DATASET RECORDS:
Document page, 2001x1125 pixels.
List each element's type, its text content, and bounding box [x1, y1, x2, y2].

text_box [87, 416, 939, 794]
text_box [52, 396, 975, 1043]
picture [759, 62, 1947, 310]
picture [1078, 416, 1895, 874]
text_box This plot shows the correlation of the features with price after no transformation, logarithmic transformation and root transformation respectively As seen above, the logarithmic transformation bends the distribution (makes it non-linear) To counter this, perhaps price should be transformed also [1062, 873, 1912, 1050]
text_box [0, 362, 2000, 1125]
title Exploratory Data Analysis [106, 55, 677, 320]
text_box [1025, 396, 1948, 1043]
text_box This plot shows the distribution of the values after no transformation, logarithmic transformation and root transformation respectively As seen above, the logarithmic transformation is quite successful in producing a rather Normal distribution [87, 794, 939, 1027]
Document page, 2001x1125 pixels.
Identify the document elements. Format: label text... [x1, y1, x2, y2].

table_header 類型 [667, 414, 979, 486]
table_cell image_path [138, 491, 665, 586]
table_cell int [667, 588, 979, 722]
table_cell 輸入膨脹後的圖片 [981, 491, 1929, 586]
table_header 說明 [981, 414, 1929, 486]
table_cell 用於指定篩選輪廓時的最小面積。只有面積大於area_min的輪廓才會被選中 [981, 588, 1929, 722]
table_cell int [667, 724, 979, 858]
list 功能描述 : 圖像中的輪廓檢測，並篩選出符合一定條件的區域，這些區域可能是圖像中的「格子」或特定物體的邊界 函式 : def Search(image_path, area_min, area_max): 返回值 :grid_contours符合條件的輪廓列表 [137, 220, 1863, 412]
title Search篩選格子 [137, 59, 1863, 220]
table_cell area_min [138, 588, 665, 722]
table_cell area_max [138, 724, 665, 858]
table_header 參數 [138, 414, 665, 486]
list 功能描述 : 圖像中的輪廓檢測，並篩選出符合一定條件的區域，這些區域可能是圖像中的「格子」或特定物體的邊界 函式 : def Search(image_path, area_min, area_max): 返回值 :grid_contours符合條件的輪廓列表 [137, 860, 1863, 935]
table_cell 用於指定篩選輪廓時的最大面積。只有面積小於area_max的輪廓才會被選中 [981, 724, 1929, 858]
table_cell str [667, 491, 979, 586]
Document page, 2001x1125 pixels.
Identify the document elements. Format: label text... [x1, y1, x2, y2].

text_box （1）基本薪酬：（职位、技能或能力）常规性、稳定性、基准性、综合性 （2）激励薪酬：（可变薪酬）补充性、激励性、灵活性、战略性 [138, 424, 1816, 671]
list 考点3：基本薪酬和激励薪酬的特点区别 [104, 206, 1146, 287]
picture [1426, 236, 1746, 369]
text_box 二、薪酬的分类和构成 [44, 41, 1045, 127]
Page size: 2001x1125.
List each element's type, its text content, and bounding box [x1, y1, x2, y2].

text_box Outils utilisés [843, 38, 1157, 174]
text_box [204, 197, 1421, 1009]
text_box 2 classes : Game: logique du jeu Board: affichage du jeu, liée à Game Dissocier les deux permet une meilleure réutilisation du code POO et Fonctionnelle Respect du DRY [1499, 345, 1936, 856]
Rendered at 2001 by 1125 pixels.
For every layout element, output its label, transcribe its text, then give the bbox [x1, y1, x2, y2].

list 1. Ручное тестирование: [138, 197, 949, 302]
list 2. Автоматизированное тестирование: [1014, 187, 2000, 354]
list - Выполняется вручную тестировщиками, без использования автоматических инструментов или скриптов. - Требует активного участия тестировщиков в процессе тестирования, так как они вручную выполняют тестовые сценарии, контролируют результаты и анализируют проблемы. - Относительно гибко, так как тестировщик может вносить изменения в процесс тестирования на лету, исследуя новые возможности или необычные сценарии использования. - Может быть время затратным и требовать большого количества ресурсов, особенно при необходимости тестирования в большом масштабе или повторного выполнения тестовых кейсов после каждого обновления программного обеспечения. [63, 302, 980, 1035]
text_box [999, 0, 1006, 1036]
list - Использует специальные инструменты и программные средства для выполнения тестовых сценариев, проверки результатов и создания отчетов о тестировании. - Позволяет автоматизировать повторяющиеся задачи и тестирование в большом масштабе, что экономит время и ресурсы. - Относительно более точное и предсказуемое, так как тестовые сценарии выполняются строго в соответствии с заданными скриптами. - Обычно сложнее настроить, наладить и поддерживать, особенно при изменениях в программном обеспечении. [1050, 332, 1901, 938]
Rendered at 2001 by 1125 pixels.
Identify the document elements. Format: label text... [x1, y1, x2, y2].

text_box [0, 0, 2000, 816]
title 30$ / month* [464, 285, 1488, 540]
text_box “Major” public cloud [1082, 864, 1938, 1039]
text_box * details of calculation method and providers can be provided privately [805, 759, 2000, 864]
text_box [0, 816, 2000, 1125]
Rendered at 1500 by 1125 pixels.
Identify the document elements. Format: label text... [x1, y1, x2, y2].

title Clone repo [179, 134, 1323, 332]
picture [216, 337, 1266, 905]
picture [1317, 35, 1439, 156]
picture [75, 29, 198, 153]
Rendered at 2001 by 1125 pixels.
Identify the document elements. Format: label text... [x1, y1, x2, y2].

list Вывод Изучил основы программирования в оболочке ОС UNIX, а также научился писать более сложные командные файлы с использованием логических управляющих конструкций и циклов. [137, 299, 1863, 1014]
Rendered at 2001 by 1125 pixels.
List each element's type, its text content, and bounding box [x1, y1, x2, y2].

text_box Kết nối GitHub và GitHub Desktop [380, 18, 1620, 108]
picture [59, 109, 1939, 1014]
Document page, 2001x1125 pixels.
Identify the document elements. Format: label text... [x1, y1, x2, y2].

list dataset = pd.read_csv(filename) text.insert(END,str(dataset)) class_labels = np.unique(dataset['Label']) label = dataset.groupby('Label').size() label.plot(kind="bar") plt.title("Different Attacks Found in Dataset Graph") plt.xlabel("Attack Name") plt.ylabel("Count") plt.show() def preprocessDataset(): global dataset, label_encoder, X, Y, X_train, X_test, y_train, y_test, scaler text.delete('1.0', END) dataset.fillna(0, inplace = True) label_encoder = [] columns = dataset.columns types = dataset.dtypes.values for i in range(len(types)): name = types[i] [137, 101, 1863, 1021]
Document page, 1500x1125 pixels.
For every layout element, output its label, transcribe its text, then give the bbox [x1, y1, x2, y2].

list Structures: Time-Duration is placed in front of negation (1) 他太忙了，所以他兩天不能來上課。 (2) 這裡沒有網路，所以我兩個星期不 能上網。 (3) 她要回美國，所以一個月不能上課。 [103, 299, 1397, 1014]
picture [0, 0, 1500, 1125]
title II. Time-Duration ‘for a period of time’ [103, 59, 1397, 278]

TASK DIRECTIONS: Each record above is to be reproduced word for word.

OUTPUT BELOW:
Document page, 2001x1125 pixels.
List each element's type, its text content, and bounding box [x1, y1, x2, y2].

text_box [87, 416, 939, 794]
text_box [52, 396, 975, 1043]
picture [759, 62, 1947, 310]
picture [1078, 416, 1895, 874]
text_box This plot shows the correlation of the features with price after no transformation, logarithmic transformation and root transformation respectively As seen above, the logarithmic transformation bends the distribution (makes it non-linear) To counter this, perhaps price should be transformed also [1062, 873, 1912, 1050]
text_box [0, 362, 2000, 1125]
title Exploratory Data Analysis [106, 55, 677, 320]
text_box [1025, 396, 1948, 1043]
text_box This plot shows the distribution of the values after no transformation, logarithmic transformation and root transformation respectively As seen above, the logarithmic transformation is quite successful in producing a rather Normal distribution [87, 794, 939, 1027]
Document page, 2001x1125 pixels.
Identify the document elements. Format: label text... [x1, y1, x2, y2].

table_header 類型 [667, 414, 979, 486]
table_cell image_path [138, 491, 665, 586]
table_cell int [667, 588, 979, 722]
table_cell 輸入膨脹後的圖片 [981, 491, 1929, 586]
table_header 說明 [981, 414, 1929, 486]
table_cell 用於指定篩選輪廓時的最小面積。只有面積大於area_min的輪廓才會被選中 [981, 588, 1929, 722]
table_cell int [667, 724, 979, 858]
list 功能描述 : 圖像中的輪廓檢測，並篩選出符合一定條件的區域，這些區域可能是圖像中的「格子」或特定物體的邊界 函式 : def Search(image_path, area_min, area_max): 返回值 :grid_contours符合條件的輪廓列表 [137, 220, 1863, 412]
title Search篩選格子 [137, 59, 1863, 220]
table_cell area_min [138, 588, 665, 722]
table_cell area_max [138, 724, 665, 858]
table_header 參數 [138, 414, 665, 486]
list 功能描述 : 圖像中的輪廓檢測，並篩選出符合一定條件的區域，這些區域可能是圖像中的「格子」或特定物體的邊界 函式 : def Search(image_path, area_min, area_max): 返回值 :grid_contours符合條件的輪廓列表 [137, 860, 1863, 935]
table_cell 用於指定篩選輪廓時的最大面積。只有面積小於area_max的輪廓才會被選中 [981, 724, 1929, 858]
table_cell str [667, 491, 979, 586]
Document page, 2001x1125 pixels.
Identify the document elements. Format: label text... [x1, y1, x2, y2].

text_box （1）基本薪酬：（职位、技能或能力）常规性、稳定性、基准性、综合性 （2）激励薪酬：（可变薪酬）补充性、激励性、灵活性、战略性 [138, 424, 1816, 671]
list 考点3：基本薪酬和激励薪酬的特点区别 [104, 206, 1146, 287]
picture [1426, 236, 1746, 369]
text_box 二、薪酬的分类和构成 [44, 41, 1045, 127]
Page size: 2001x1125.
List each element's type, its text content, and bounding box [x1, y1, x2, y2].

text_box Outils utilisés [843, 38, 1157, 174]
text_box [204, 197, 1421, 1009]
text_box 2 classes : Game: logique du jeu Board: affichage du jeu, liée à Game Dissocier les deux permet une meilleure réutilisation du code POO et Fonctionnelle Respect du DRY [1499, 345, 1936, 856]
Rendered at 2001 by 1125 pixels.
For every layout element, output its label, transcribe its text, then give the bbox [x1, y1, x2, y2].

list 1. Ручное тестирование: [138, 197, 949, 302]
list 2. Автоматизированное тестирование: [1014, 187, 2000, 354]
list - Выполняется вручную тестировщиками, без использования автоматических инструментов или скриптов. - Требует активного участия тестировщиков в процессе тестирования, так как они вручную выполняют тестовые сценарии, контролируют результаты и анализируют проблемы. - Относительно гибко, так как тестировщик может вносить изменения в процесс тестирования на лету, исследуя новые возможности или необычные сценарии использования. - Может быть время затратным и требовать большого количества ресурсов, особенно при необходимости тестирования в большом масштабе или повторного выполнения тестовых кейсов после каждого обновления программного обеспечения. [63, 302, 980, 1035]
text_box [999, 0, 1006, 1036]
list - Использует специальные инструменты и программные средства для выполнения тестовых сценариев, проверки результатов и создания отчетов о тестировании. - Позволяет автоматизировать повторяющиеся задачи и тестирование в большом масштабе, что экономит время и ресурсы. - Относительно более точное и предсказуемое, так как тестовые сценарии выполняются строго в соответствии с заданными скриптами. - Обычно сложнее настроить, наладить и поддерживать, особенно при изменениях в программном обеспечении. [1050, 332, 1901, 938]
Rendered at 2001 by 1125 pixels.
Identify the document elements. Format: label text... [x1, y1, x2, y2].

text_box [0, 0, 2000, 816]
title 30$ / month* [464, 285, 1488, 540]
text_box “Major” public cloud [1082, 864, 1938, 1039]
text_box * details of calculation method and providers can be provided privately [805, 759, 2000, 864]
text_box [0, 816, 2000, 1125]
Rendered at 1500 by 1125 pixels.
Identify the document elements. Format: label text... [x1, y1, x2, y2].

title Clone repo [179, 134, 1323, 332]
picture [216, 337, 1266, 905]
picture [1317, 35, 1439, 156]
picture [75, 29, 198, 153]
Rendered at 2001 by 1125 pixels.
Identify the document elements. Format: label text... [x1, y1, x2, y2].

list Вывод Изучил основы программирования в оболочке ОС UNIX, а также научился писать более сложные командные файлы с использованием логических управляющих конструкций и циклов. [137, 299, 1863, 1014]
Rendered at 2001 by 1125 pixels.
List each element's type, its text content, and bounding box [x1, y1, x2, y2].

text_box Kết nối GitHub và GitHub Desktop [380, 18, 1620, 108]
picture [59, 109, 1939, 1014]
Document page, 2001x1125 pixels.
Identify the document elements. Format: label text... [x1, y1, x2, y2].

list dataset = pd.read_csv(filename) text.insert(END,str(dataset)) class_labels = np.unique(dataset['Label']) label = dataset.groupby('Label').size() label.plot(kind="bar") plt.title("Different Attacks Found in Dataset Graph") plt.xlabel("Attack Name") plt.ylabel("Count") plt.show() def preprocessDataset(): global dataset, label_encoder, X, Y, X_train, X_test, y_train, y_test, scaler text.delete('1.0', END) dataset.fillna(0, inplace = True) label_encoder = [] columns = dataset.columns types = dataset.dtypes.values for i in range(len(types)): name = types[i] [137, 101, 1863, 1021]
Document page, 1500x1125 pixels.
For every layout element, output its label, transcribe its text, then give the bbox [x1, y1, x2, y2].

list Structures: Time-Duration is placed in front of negation (1) 他太忙了，所以他兩天不能來上課。 (2) 這裡沒有網路，所以我兩個星期不 能上網。 (3) 她要回美國，所以一個月不能上課。 [103, 299, 1397, 1014]
picture [0, 0, 1500, 1125]
title II. Time-Duration ‘for a period of time’ [103, 59, 1397, 278]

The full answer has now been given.